Abstract: The loss of the hair cells of the cochlea of the inner ear can result in permanent hearing loss. Recently, the Rubel lab (UW Otolaryngology) has identified a molecule which can prevent hair cell death induced by the antibiotic neomycin, however, they have had difficulty delivering PROTO1 to the inner ear. This project involves the design, formulation, and characterization of a novel drug loaded hydrogel for delivery of PROTO1 to the inner ear. The drug loaded hydrogel will be applied at the round window membrane of the cochlea via surgical insertion. Over an extended period of approximately three to four weeks the drug contained in the hydrogel will be released and diffuse through the round window membrane into the fluid paths of the cochlea, where it is therapeutically active. The design will use modified PEO-PHB-PEO triblock polymer which will be cross linked by the interactions of adamantane and ß-cyclodextrin. The hydrogels will be composed of a mixture of ß-cyclodextrin conjugated triblock copolymers and adamantane conjugated multi-arm PEG. When these two polymers types are mixed, inclusion complexes between the adamantane and ß-cyclodextrin moieties will cross link the polymers and induce the formation of a supramolecular hydrogel.

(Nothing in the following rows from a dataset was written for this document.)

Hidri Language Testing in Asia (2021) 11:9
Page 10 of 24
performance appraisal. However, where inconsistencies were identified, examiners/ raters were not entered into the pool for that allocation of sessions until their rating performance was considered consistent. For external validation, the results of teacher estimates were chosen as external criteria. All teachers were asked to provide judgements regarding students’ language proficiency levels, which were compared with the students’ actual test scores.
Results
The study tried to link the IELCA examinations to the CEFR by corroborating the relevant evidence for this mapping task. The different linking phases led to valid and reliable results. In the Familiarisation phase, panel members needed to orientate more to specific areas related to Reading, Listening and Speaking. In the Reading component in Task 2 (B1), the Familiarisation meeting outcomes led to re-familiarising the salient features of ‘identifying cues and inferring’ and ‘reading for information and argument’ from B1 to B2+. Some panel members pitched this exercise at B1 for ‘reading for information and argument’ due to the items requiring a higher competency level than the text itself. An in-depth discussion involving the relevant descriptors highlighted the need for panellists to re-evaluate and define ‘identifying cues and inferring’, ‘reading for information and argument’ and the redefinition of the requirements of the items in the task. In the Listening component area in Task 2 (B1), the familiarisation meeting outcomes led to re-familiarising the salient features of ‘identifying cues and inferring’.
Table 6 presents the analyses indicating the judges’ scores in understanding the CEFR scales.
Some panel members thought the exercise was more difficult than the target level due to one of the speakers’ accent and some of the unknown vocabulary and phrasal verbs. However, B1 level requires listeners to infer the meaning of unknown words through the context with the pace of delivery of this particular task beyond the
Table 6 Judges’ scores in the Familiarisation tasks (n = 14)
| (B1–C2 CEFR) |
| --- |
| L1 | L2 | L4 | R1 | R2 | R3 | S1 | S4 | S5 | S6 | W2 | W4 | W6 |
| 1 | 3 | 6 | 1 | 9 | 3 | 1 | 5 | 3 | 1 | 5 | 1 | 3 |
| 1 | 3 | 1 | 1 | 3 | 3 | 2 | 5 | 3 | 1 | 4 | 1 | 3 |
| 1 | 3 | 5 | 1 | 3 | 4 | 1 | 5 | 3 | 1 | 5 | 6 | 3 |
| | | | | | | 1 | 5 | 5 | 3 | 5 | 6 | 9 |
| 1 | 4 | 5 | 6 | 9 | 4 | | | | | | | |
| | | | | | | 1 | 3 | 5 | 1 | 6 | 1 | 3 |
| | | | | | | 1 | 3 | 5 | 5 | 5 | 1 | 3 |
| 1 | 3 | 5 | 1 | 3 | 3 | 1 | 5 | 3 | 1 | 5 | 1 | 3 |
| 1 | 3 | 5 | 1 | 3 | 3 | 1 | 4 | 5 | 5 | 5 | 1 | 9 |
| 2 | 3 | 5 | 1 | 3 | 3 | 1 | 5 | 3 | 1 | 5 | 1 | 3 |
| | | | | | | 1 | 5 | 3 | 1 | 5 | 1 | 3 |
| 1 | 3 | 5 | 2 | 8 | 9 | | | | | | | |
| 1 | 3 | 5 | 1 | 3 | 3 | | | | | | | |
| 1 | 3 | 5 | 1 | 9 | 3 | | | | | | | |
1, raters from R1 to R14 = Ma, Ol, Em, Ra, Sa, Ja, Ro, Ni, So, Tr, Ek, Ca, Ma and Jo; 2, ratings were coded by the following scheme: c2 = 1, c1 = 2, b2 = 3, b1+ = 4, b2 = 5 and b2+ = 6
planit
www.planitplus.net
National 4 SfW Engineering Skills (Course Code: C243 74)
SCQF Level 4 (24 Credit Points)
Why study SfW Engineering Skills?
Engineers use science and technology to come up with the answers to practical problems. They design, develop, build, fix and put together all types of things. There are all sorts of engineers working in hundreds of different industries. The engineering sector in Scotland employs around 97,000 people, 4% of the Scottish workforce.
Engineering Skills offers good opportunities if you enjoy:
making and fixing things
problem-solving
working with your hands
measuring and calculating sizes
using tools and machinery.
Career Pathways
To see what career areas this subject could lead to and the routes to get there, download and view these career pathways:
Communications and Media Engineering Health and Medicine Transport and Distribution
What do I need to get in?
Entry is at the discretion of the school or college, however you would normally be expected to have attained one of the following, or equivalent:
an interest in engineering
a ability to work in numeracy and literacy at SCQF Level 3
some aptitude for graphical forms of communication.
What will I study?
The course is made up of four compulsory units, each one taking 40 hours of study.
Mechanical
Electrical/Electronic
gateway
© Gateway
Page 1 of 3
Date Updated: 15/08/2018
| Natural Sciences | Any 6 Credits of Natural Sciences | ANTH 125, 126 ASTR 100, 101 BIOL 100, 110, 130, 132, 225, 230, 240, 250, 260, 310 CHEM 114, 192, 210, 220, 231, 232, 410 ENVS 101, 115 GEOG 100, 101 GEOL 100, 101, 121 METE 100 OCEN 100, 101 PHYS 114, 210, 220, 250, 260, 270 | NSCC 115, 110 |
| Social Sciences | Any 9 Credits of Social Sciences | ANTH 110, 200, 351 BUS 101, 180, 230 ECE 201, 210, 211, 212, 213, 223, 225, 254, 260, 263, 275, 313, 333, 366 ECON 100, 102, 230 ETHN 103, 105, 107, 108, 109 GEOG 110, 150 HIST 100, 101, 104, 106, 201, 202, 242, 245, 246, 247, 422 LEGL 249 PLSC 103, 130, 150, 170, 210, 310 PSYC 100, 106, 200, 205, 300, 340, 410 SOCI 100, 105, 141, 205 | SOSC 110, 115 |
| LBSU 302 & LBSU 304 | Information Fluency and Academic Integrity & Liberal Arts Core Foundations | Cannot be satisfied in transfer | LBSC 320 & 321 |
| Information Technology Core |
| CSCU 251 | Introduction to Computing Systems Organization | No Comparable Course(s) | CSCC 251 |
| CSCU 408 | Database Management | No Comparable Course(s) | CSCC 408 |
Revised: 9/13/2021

This work builds on previous work which has demonstrated the formation of hydrogels when the PEO-PHB-PEO triblock copolymer is cross linked with a-cyclodextrin This design is superior to its predecessor in that it could potentially allow for hydrogel formulation at lower polymer concentrations, and could potentially increase the stability of the hydrogel, sustaining drug release over a longer period of time. Hydrogel preparation parameters will be optimized by investigation of the thermosensitive, viscoelastic, and drug release properties of the hydrogel. The in vivo therapeutic efficacy of the drug loaded hydrogel will be measured in a rat or guinea pig model.